RITUAL

Era uma noite fria e chuvosa. Jogávamos cartas, entre risos, quando escutamos uma forte batida na porta. Daniel e Tom viraram-se, enquanto eu apenas levantei a cabeça num gesto rápido. Por um momento, fez-se silêncio absoluto na casa. Embalados pelo som da chuva, ficamos na expectativa de algum sinal. Mais um batida na porta, dessa vez tão forte que o som ecoou por toda a residência. Tom, o anfitrião, jogou as cartas na mesa e se levantou rapidamente, com o semblante aborrecido. Mal deu um passo e foi interrompido por uma pancada forte. E outra, e mais outra. Alguém batia incessantemente na entrada, de forma desesperada. Tom parou de se mover, assustado. Olhou para nós com um olhar de medo e estranheza, sem entender o que estava acontecendo. Encolhido nas cadeiras, eu e Daniel não estávamos muito diferentes, igualmente assustados. Do lado de fora, escutamos um grito.

- Abram, por favor!
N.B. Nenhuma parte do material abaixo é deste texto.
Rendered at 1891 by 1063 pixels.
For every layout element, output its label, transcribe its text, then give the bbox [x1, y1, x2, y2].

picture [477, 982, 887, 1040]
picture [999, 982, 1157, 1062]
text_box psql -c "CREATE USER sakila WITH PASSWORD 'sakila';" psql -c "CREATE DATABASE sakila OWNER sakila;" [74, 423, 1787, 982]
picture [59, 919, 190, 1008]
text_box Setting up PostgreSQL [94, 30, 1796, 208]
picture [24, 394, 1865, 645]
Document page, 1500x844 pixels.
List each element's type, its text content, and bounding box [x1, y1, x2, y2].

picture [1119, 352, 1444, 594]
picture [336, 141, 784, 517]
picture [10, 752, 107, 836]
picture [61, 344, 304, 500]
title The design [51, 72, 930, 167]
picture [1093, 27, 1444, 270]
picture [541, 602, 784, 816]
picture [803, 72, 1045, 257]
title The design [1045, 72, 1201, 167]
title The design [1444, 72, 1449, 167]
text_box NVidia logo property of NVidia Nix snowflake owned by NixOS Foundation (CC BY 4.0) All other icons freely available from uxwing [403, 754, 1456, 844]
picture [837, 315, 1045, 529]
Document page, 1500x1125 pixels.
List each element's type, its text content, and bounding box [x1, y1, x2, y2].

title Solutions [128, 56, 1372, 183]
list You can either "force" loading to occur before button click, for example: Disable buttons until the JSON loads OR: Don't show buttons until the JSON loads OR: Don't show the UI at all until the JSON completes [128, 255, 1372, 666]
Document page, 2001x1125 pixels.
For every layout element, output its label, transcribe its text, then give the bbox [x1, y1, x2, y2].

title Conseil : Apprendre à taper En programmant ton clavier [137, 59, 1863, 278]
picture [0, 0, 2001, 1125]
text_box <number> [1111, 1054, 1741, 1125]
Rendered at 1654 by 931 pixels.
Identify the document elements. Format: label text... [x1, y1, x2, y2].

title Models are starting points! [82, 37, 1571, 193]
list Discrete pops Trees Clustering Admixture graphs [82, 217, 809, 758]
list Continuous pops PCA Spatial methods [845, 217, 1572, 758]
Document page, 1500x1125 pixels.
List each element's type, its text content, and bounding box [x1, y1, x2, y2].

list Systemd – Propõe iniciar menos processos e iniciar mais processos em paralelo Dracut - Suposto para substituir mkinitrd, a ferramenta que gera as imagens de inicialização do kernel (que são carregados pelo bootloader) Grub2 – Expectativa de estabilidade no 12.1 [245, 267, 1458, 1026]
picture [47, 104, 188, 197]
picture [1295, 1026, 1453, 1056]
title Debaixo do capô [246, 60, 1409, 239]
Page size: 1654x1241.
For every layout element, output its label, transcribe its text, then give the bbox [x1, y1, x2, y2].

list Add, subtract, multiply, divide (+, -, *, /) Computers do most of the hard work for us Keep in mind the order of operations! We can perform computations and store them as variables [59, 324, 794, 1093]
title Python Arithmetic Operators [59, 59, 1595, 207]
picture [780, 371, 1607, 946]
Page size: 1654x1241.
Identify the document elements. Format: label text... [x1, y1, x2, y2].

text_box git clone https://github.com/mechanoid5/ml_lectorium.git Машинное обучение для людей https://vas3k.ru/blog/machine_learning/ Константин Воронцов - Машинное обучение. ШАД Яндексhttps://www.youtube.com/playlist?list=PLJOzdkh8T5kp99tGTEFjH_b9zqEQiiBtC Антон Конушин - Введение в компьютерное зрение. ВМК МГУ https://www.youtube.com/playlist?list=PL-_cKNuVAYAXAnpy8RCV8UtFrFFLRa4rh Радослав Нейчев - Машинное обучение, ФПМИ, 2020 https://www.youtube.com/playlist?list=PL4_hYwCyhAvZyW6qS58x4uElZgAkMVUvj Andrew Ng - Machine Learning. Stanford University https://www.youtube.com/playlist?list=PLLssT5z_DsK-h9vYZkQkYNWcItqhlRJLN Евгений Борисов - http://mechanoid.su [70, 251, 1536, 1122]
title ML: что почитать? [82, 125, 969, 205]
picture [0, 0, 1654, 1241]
É caso de vida ou morte!

Tom ainda recuou um passo, mas logo compreendeu o que se passava, correndo para a porta. Eu e Daniel assistíamos a tudo com a atenção de um leitor fanático que se aproxima do clímax de alguma história. Mal Tom deixou o estranho entrar e o mesmo saltou para dentro, caindo de joelhos no meio da sala de estar. Estava ensopado pela chuva, e percebemos como estava assustado. Levantei de meu assento e me aproximei do homem, sem saber direito como agir.

- O que se deu rapaz? – Perguntei – Por que se encontra em tal inquietude?

O homem levantou a cabeça e me olhou nos olhos. Notei um filete de sangue que escorria por sua têmpora esquerda. Por um momento, tive náuseas.

- Minha mulher, lá fora! Morta! Está morta!

A força de tais palavras chocou a todos no cômodo. Por alguns segundos reinou um silêncio de morte. O ruído da chuva era agora um eco esquecido. Parados em pé, em volta de alguém caído por seu próprio desespero, tal cena mais parecia uma ciranda feita para um ritual macabro do que o resultado de um acidente qualquer.

Foi tudo realmente rápido. Em tais situações, demora-se a entender por completo o que está acontecendo. Apesar disso, ainda se pode agir. Tentando manter a calma, pedi para Tom que trouxesse um copo d’água para o pobre homem, que chorava. Daniel se abaixou e tentou acalmá-lo, sem sucesso. Virei-me e logo vi a porta aberta. O que poderia ter acontecido para ser motivo de tal desespero? Olhei para o homem e em seguida para a porta, sem saber o que pensar. O barulho da chuva voltava à minha mente.

Devagar, me dirigi até a porta e sai da casa. A chuva ainda estava forte e não havia lua para iluminar nada. A rua estava vazia, encurralada por uma mata densa. Por um momento, senti-me numa estória de horror. Na rua não havia qualquer veículo estacionado, também não se via nenhuma mulher. Para falar a verdade, na rua não havia ninguém. Teria o homem saído da mata? Seja o que for, era um caso bizarro. Entrei na casa e fechei a porta atrás de mim, para impedir que pingos de chuva molhassem o tapete da sala.

Daniel estava sentado no sofá com o desconhecido, que segurava um copo vazio nas mãos. Tom havia se acomodado em uma poltrona. Na sala, o silêncio era total.

- Onde está sua mulher? - Perguntei.

O desconhecido me olhou os olhos e me encarou por vários segundos. Estaria ele traumatizado? Era o mais provável. Sem saber como reagir, fiquei parado. Do nada, o homem se levantou e caminhou, com passos lentos, até a porta. Nós três fomos atrás, esperando que ele falasse alguma coisa. Ao chegar perto da entrada, o homem parou e se virou para nós. Paramos, estatelados, com um medo cuja causa era até então desconhecida.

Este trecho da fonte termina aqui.